We will then do a picture walk through the book so they have ample time to study the pictures. After finishing the picture walk, I will ask them once again to predict what the story is about (L1). I will use these predictions as a reference point to get an idea of how much they were able to glean from the illustrations.

Instructions for the interpretive task will be given orally in the students' L1. As I will read the text three times and ask them to focus a bit differently each time, I don't want them to focus on reading written instructions instead of concentrating on the story. The oral instructions will be given as follows:

Oral Instructions for Interpretive Task

  • I will read the book 3 times.
  • (First reading) Listen carefully and pay attention as I point to the pictures.
  • (Second reading) This time, listen for things that are different and the same among people.
  • (After second reading while handing out pictures) I am going to give you each some pictures of things that are the same and different among people. (While handing out response sheets) And here is a piece of paper with "Different" and "Same" at the top. Try to remember what you heard and saw when I read the book. What are things that are different among people? (Pointing to the word "Different") Put those pictures under the word "Different". What things are the same among people? (Pointing to the word "Same") Put those pictures under the word "Same". Be careful, three of the pictures were not mentioned in the story. When you are finished, raise your hand and I will check your work.
  • (Final reading) I will read the book one more time. Listen carefully. You can change any pictures if you think you made a mistake.Raise your hand when you are finished.

As I read the story the first time, I will ask that they just listen and pay close attention as I point to key illustrations. Upon completion of the first reading I will ask if they were right about what the story is about. If so, how did they know? If not, what made them think otherwise? This will take place in their L1.

For the second reading I will ask that students listen for similarities and differences given in the book. After the second reading, I will give each student a set of thirteen pictures that represent the similarities and differences presented in the book (skin, homes, schools, hearts, smiles, pain, etc), as well as three things that were not mentioned in the story such as cars, clothes, and teeth. The word for each will be written on the picture. We will go through the pictures so that the students understand what each one is.

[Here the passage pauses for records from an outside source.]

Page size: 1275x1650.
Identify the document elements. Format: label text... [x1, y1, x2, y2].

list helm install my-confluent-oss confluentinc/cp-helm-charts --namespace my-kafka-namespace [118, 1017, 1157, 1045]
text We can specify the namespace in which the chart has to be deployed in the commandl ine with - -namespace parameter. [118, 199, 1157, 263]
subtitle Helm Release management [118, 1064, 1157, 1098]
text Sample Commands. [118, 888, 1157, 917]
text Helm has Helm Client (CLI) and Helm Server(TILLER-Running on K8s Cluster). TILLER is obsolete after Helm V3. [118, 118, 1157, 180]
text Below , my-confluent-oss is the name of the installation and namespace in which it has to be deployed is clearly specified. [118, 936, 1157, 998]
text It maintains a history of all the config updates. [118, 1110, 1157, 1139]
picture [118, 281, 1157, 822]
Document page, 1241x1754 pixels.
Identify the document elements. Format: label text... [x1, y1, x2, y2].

Before beginning the activity I will have students spread out so that they cannot see each other's papers. This is feasible with a small class. With a larger class, different sets of pictures could be distributed to insure that each student's work is his/her own. The comprehension guide will consist of a piece of paper with "Different" and "Same" written on the top. I will ask students to place their pictures under the correct heading according to what they heard from the story. I will circulate and make a note of how many and which mistakes each student made.

I will read the story once more and have the students make any corrections they see fit. I will circulate again and make a final check of the students' responses.

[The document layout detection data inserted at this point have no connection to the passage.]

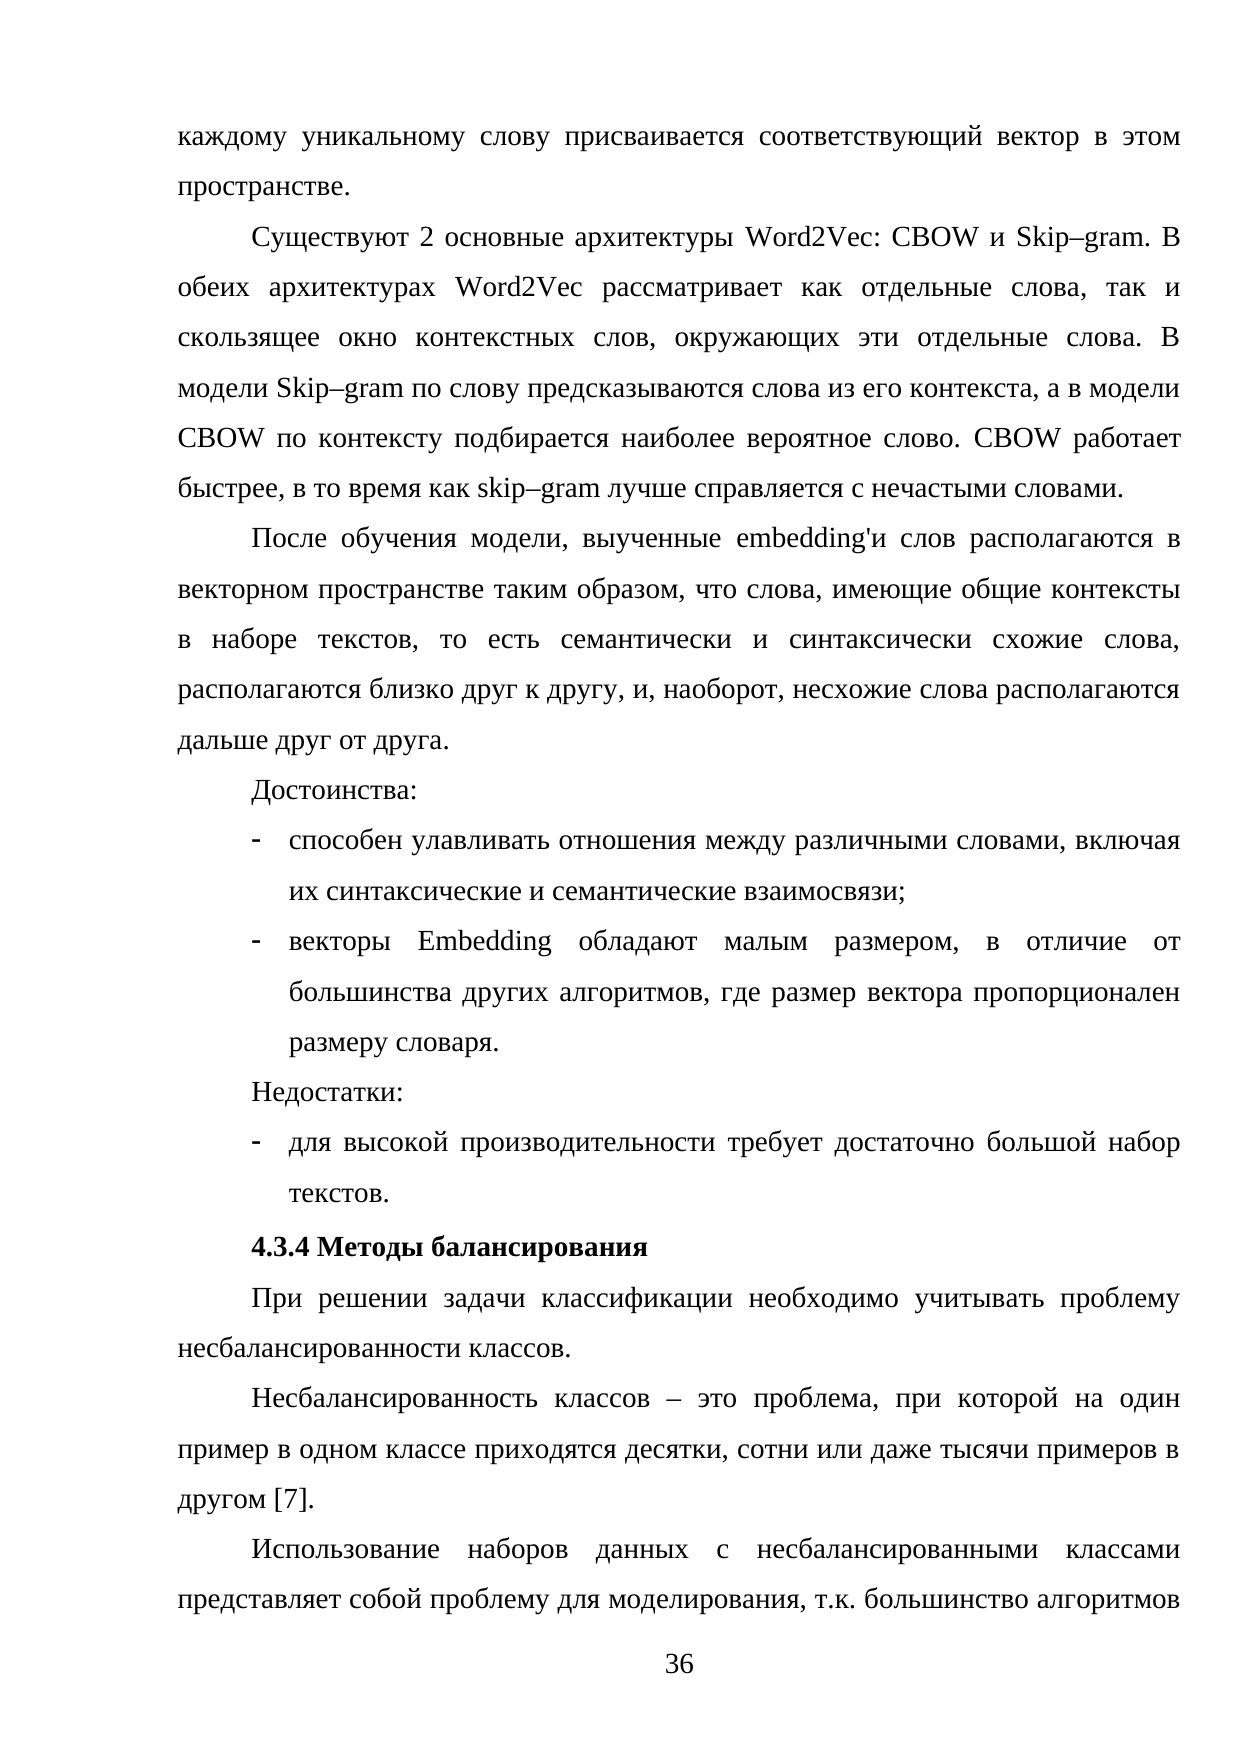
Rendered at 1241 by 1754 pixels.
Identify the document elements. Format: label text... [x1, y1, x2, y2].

text Существуют 2 основные архитектуры Word2Vec: CBOW и Skip–gram. В обеих архитектурах Word2Vec рассматривает как отдельные слова, так и скользящее окно контекстных слов, окружающих эти отдельные слова. В модели Skip–gram по слову предсказываются слова из его контекста, а в модели CBOW по контексту подбирается наиболее вероятное слово. CBOW работает быстрее, в то время как skip–gram лучше справляется с нечастыми словами. [177, 219, 1181, 504]
text Достоинства: [177, 772, 1181, 806]
list для высокой производительности требует достаточно большой набор текстов. [251, 1124, 1181, 1208]
text После обучения модели, выученные embedding'и слов располагаются в векторном пространстве таким образом, что слова, имеющие общие контексты в наборе текстов, то есть семантически и синтаксически схожие слова, располагаются близко друг к другу, и, наоборот, несхожие слова располагаются дальше друг от друга. [177, 521, 1181, 755]
subtitle Методы балансирования [177, 1229, 1181, 1263]
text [177, 1531, 1181, 1615]
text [177, 118, 1181, 202]
list векторы Embedding обладают малым размером, в отличие от большинства других алгоритмов, где размер вектора пропорционален размеру словаря. [251, 923, 1181, 1057]
text Недостатки: [177, 1074, 1181, 1108]
list способен улавливать отношения между различными словами, включая их синтаксические и семантические взаимосвязи; [251, 822, 1181, 906]
text Несбалансированность классов – это проблема, при которой на один пример в одном классе приходятся десятки, сотни или даже тысячи примеров в другом [7]. [177, 1380, 1181, 1514]
text При решении задачи классификации необходимо учитывать проблему несбалансированности классов. [177, 1280, 1181, 1364]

From a total possible score of 10, students will get one point for each correct answer. Additionally, I will make a note of students that had mistakes that were corrected or remained uncorrected during the final reading. This will help me know which words presented problems, or which students require more time to comprehend the text.

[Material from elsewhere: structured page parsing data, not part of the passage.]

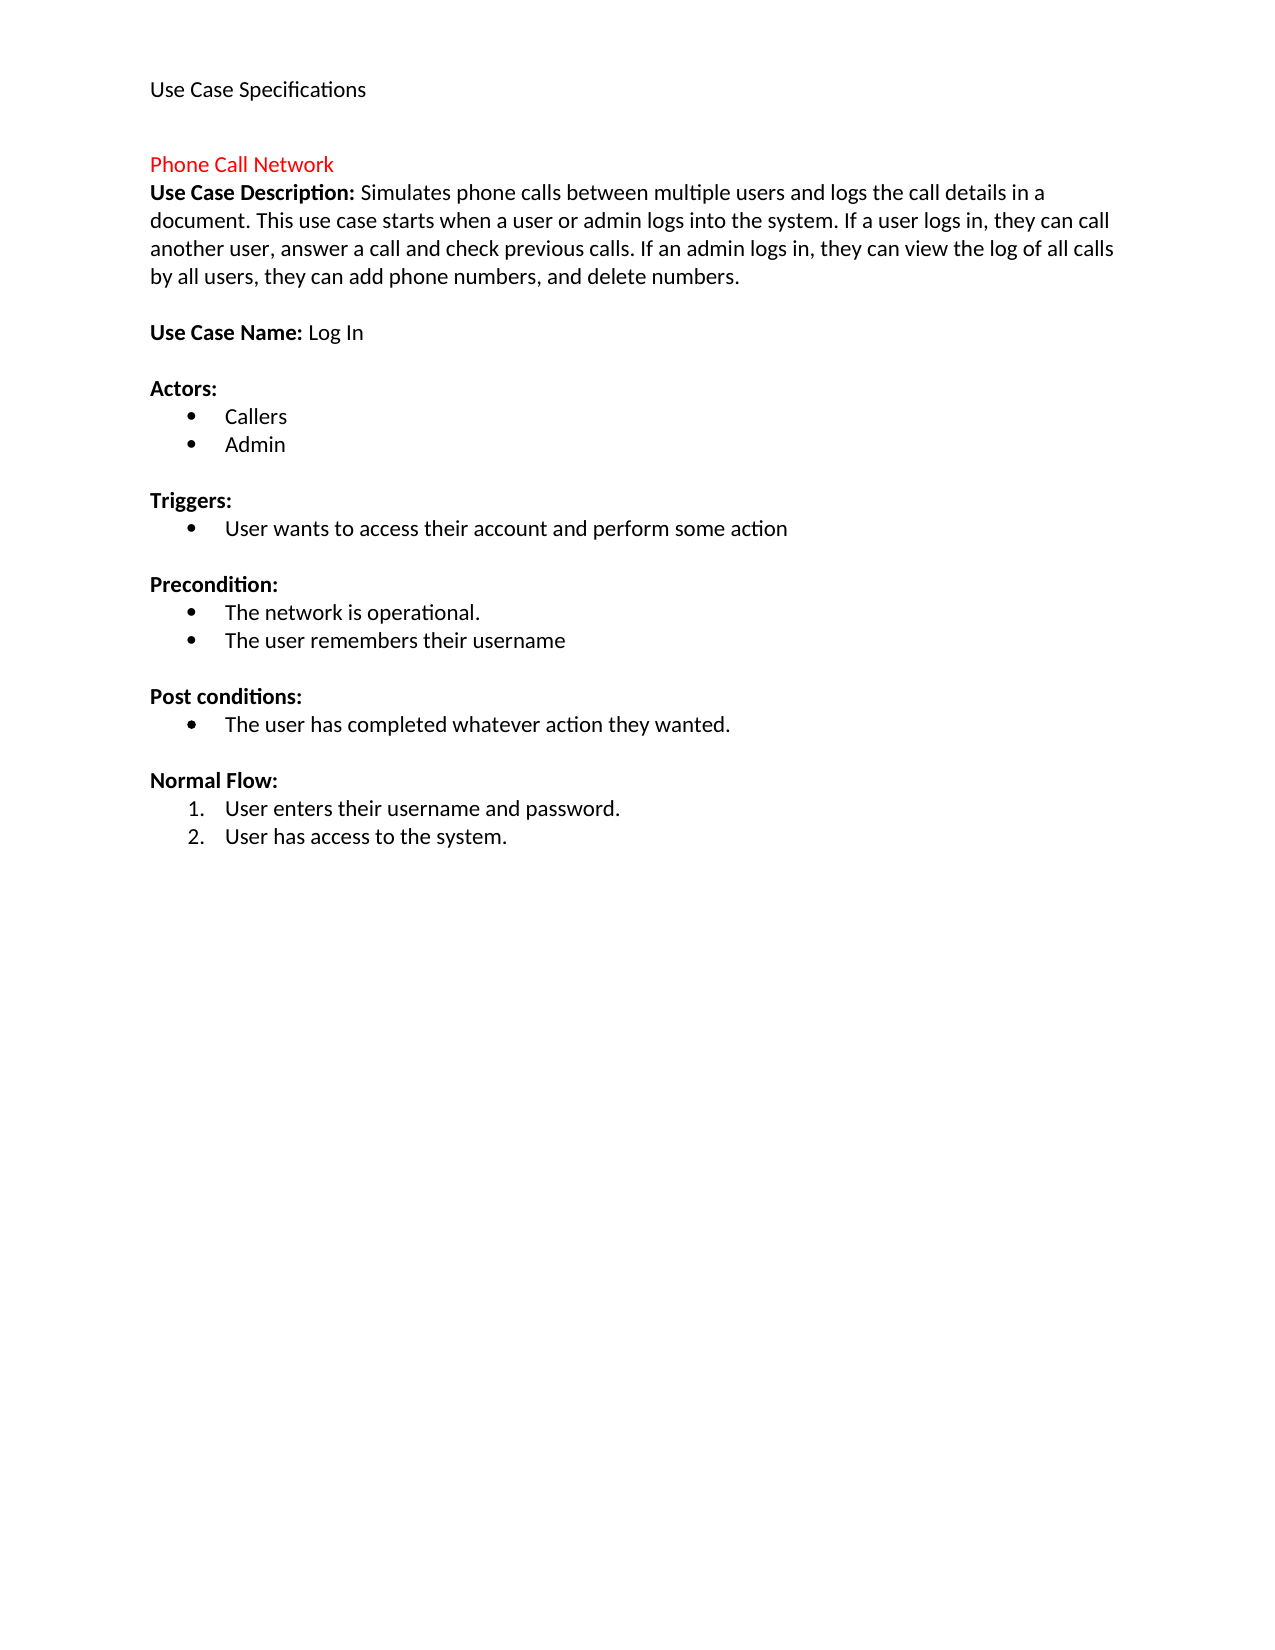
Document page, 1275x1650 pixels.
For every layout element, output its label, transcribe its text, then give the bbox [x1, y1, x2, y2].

list Callers [187, 402, 1125, 430]
list The user remembers their username [187, 626, 1125, 654]
text Actors: [150, 374, 1125, 402]
text Use Case Description: Simulates phone calls between multiple users and logs the call details in a document. This use case starts when a user or admin logs into the system. If a user logs in, they can call another user, answer a call and check previous calls. If an admin logs in, they can view the log of all calls by all users, they can add phone numbers, and delete numbers. [150, 178, 1125, 290]
list Admin [187, 430, 1125, 458]
text Use Case Name: Log In [150, 318, 1125, 346]
text Triggers: [150, 486, 1125, 514]
text Post conditions: [150, 682, 1125, 710]
list User wants to access their account and perform some action [187, 514, 1125, 542]
text Normal Flow: [150, 766, 1125, 794]
list User enters their username and password. [187, 794, 1125, 822]
text Phone Call Network [150, 150, 1125, 178]
list The user has completed whatever action they wanted. [187, 710, 1125, 738]
list The network is operational. [187, 598, 1125, 626]
list User has access to the system. [187, 822, 1125, 851]
text Precondition: [150, 570, 1125, 598]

Once student responses have been recorded we will correct the papers together and discuss anything that proved confusing. At this time I will initiate a brief discussion about the content in the students' L1. Although the focus of the unit has been on comparing similarities and differences among ourselves and those around us, the text asks us to look beyond our immediate environment to consider a more abstract and deeper notion of what we share. The inclusion of hearts, smiles, laughter, pain, sorrow, love, etc provide less tangible examples of how we are similar, yet beautifully forcefully illustrate how at our core, we are very much alike. I would like to students begin to see themselves as part of this larger context.